═══ MATERIAL FOR THIS TASK ═══

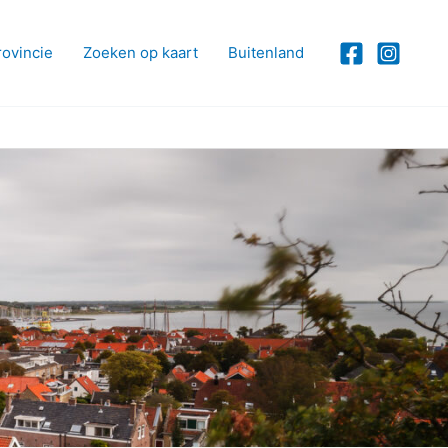
rovincie
Zoeken op kaart
Buitenland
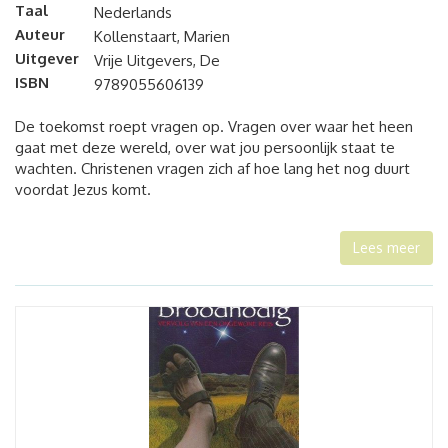
Taal
Nederlands
Auteur
Kollenstaart, Marien
Uitgever
Vrije Uitgevers, De
ISBN
9789055606139
De toekomst roept vragen op. Vragen over waar het heen
gaat met deze wereld, over wat jou persoonlijk staat te
wachten. Christenen vragen zich af hoe lang het nog duurt
voordat Jezus komt.
Lees meer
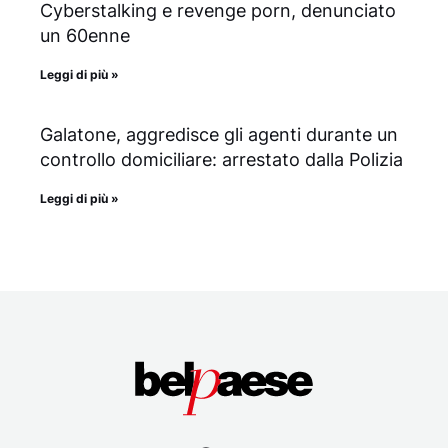
Cyberstalking e revenge porn, denunciato
un 60enne
Leggi di più »
Galatone, aggredisce gli agenti durante un
controllo domiciliare: arrestato dalla Polizia
Leggi di più »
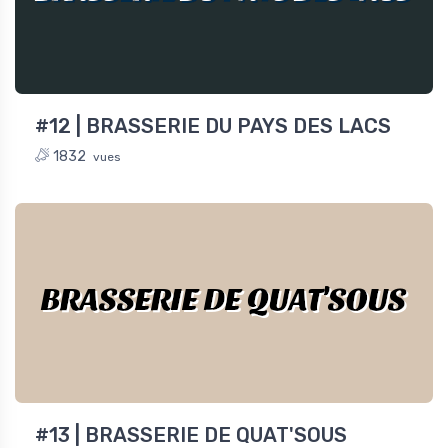
#12 | BRASSERIE DU PAYS DES LACS
1832
vues
BRASSERIE DE QUAT'SOUS
#13 | BRASSERIE DE QUAT'SOUS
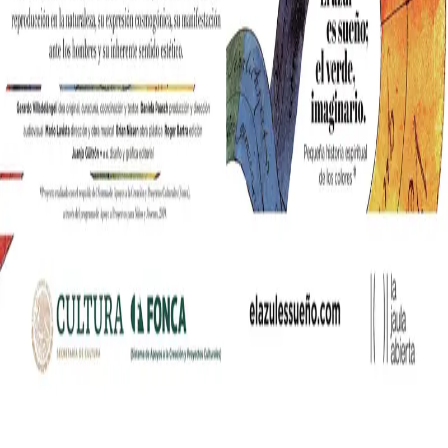
nia współczesnych mediów lifestylowych w polskim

═══

• **WHAT YOU HAVE TO DO**: Each line of the data that holds "over" should be copied.

• **RESULT**:
De toekomst roept vragen op. Vragen over waar het heen
gaat met deze wereld, over wat jou persoonlijk staat te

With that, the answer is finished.